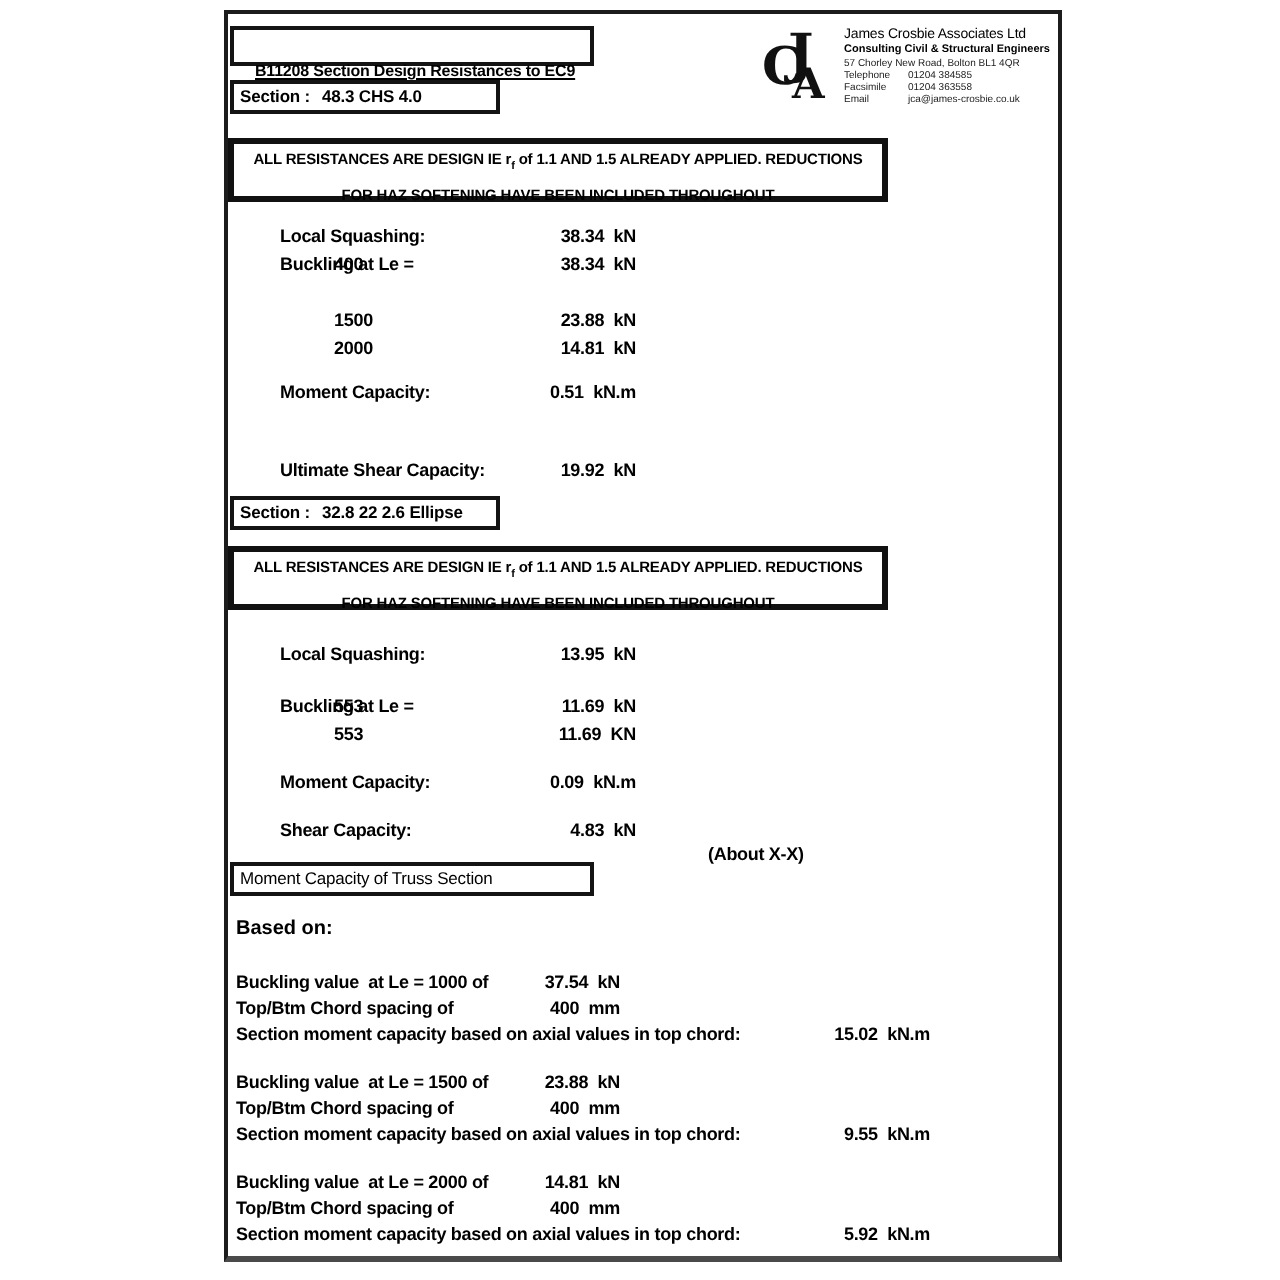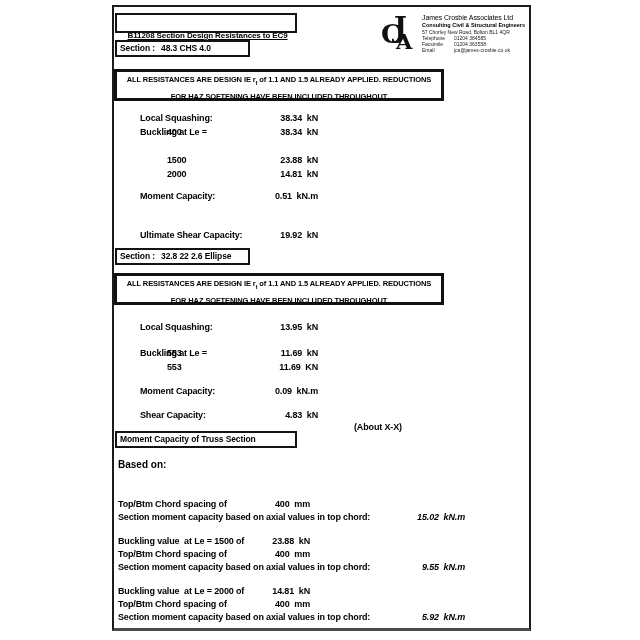--- a/index.html
+++ b/index.html
@@ -57,25 +57,25 @@
          font-size: 9px; font-weight: bold; letter-spacing: -0.15px; }
   .row .lbl  { position: absolute; left: 4px; white-space: pre; padding-left: 22px; }
   .row .mid  { position: absolute; left: 53px; width: 80px; }
   .row .val  { position: absolute; left: 104px; width: 100px; text-align: right; white-space: pre; }
   .row .note { position: absolute; left: 240px; margin-top: 36px; }
 
   .grow { position: absolute; left: 0; width: 100%; height: 12px;
           font-size: 9px; font-weight: bold; letter-spacing: -0.15px; }
   .grow .lbl { position: absolute; left: 4px; white-space: pre; }
   .grow .val { position: absolute; left: 96px; width: 100px; text-align: right; white-space: pre; }
-  .grow .res { position: absolute; left: 251px; width: 100px; text-align: right; white-space: pre; font-style: italic; }
+  .grow .res { position: absolute; left: 251px; width: 100px; text-align: right; white-space: pre; }
 
   .truss-box {
     left: 1px; top: 424px; width: 182px; height: 17px;
-    font-size: 8.5px; font-weight: bold; line-height: 13px; padding-left: 3px;
+    font-size: 8.5px; font-weight: normal; line-height: 13px; padding-left: 3px;
     letter-spacing: -0.1px; border-width: 2px;
   }
   .based-on { position: absolute; left: 4px; top: 452px;
               font-size: 10px; font-weight: bold; }
 </style>
 </head>
 <body>
 
 <div class="frame">
 
@@ -178,20 +178,24 @@
   <div class="row" style="top:403px">
     <span class="lbl">Shear Capacity:</span>
     <span class="val">4.83  kN</span>
   </div>
 
   <div class="bbox truss-box">
     <span>Moment Capacity of Truss Section</span>
   </div>
   <div class="based-on">Based on:</div>
 
+  <div class="grow" style="top:479px">
+    <span class="lbl">Buckling value  at Le = 1000 of</span>
+    <span class="val">37.54  kN</span>
+  </div>
   <div class="grow" style="top:492px">
     <span class="lbl">Top/Btm Chord spacing of</span>
     <span class="val">400  mm</span>
   </div>
   <div class="grow" style="top:505px">
     <span class="lbl">Section moment capacity based on axial values in top chord:</span>
     <span class="res">15.02  kN.m</span>
   </div>
 
   <div class="grow" style="top:529px">

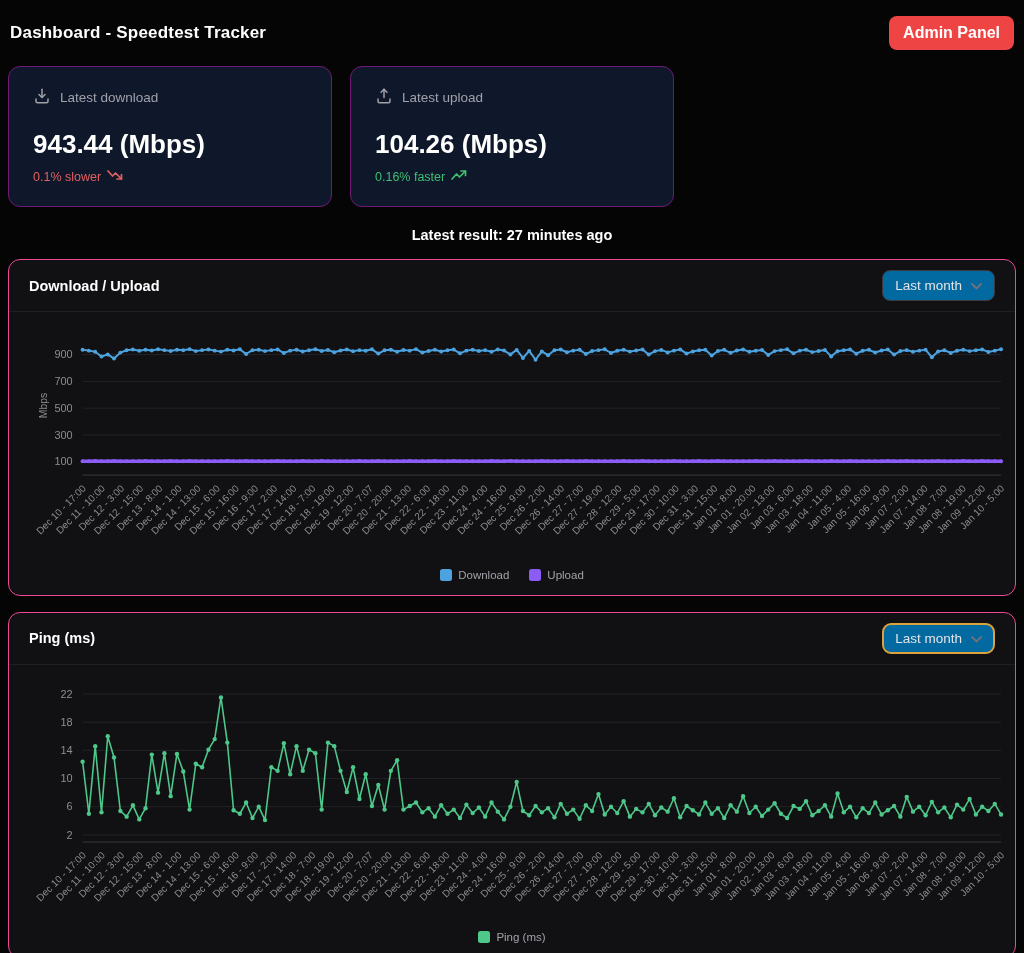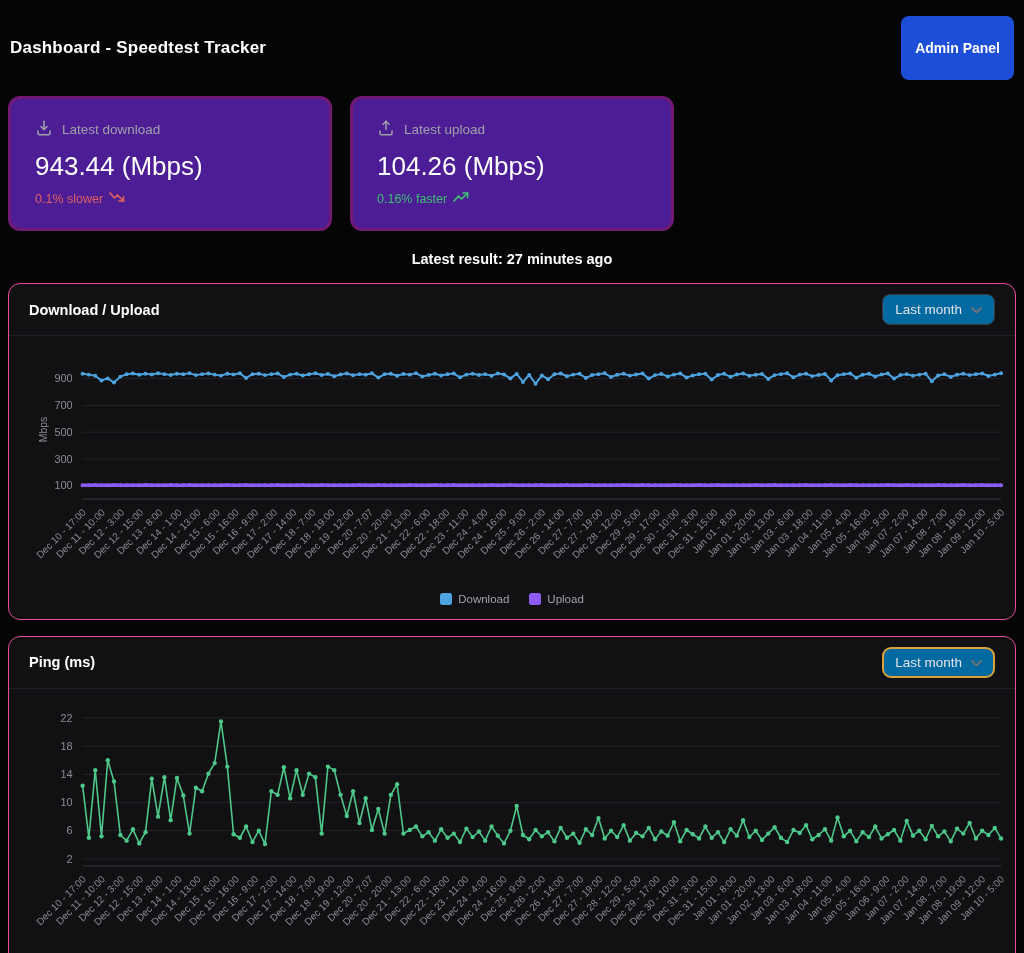--- a/index.html
+++ b/index.html
@@ -6,28 +6,28 @@
   html,body { margin:0; padding:0; }
   body {
     width:1024px; height:953px; overflow:hidden;
     background:#050506; color:#fff;
     font-family:"Liberation Sans", sans-serif;
     padding:8px;
   }
   
   .topbar { display:flex; justify-content:space-between; align-items:center; padding:8px 2px 16px 2px; }
   .page-title { font-size:17px; font-weight:700; letter-spacing:.2px; }
-  .admin-btn { background:#1d4ed8; color:#fff; border:none; border-radius:8px;
-    font-family:inherit; font-size:14px; font-weight:600; padding:24px 14px; cursor:pointer; }
+  .admin-btn { background:#ef4444; color:#fff; border:none; border-radius:8px;
+    font-family:inherit; font-size:16px; font-weight:600; padding:8px 14px; cursor:pointer; }
   
   .stats-row { display:grid; grid-template-columns:repeat(3,1fr); gap:18px; }
-  .card { background:#4c1d95; border:3px solid #701a75; border-radius:12px; padding:20px 24px 22px; }
+  .card { background:#0f172a; border:1px solid #701a75; border-radius:12px; padding:20px 24px 22px; }
   .card-head { display:flex; align-items:center; gap:9px; color:#a1a1aa; font-size:13.5px; }
   .card-head svg { flex:0 0 auto; }
-  .card-value { font-size:26px; font-weight:400; margin:11px 0 9px; }
+  .card-value { font-size:26px; font-weight:700; margin:21px 0 9px; }
   .card-delta { font-size:12.5px; display:flex; align-items:center; gap:6px; }
   .neg { color:#e06060; } .pos { color:#3fbf72; }
   
   .latest-result { text-align:center; font-size:14.5px; font-weight:700; margin:20px 0 14px; }
   
   .panel { background:#111113; border:1px solid #ec4899; border-radius:12px; margin-top:16px; overflow:hidden; }
   .panel-header { display:flex; justify-content:space-between; align-items:center;
     padding:10px 20px; min-height:52px; border-bottom:1px solid #202024; }
   .panel-title { font-size:14.5px; font-weight:700; }
   .dropdown { display:flex; align-items:center; gap:9px; background:#0369a1;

☆ ☆ ☆ ☆

__Problem details__
After locating the line with "bold; line-height: 13px; padding-left: 3px;" above, return that line and every later line through the one with "4px; top: 452px;", word for word and with nothing else.

__Written solution__
-    font-size: 8.5px; font-weight: bold; line-height: 13px; padding-left: 3px;
+    font-size: 8.5px; font-weight: normal; line-height: 13px; padding-left: 3px;
     letter-spacing: -0.1px; border-width: 2px;
   }
   .based-on { position: absolute; left: 4px; top: 452px;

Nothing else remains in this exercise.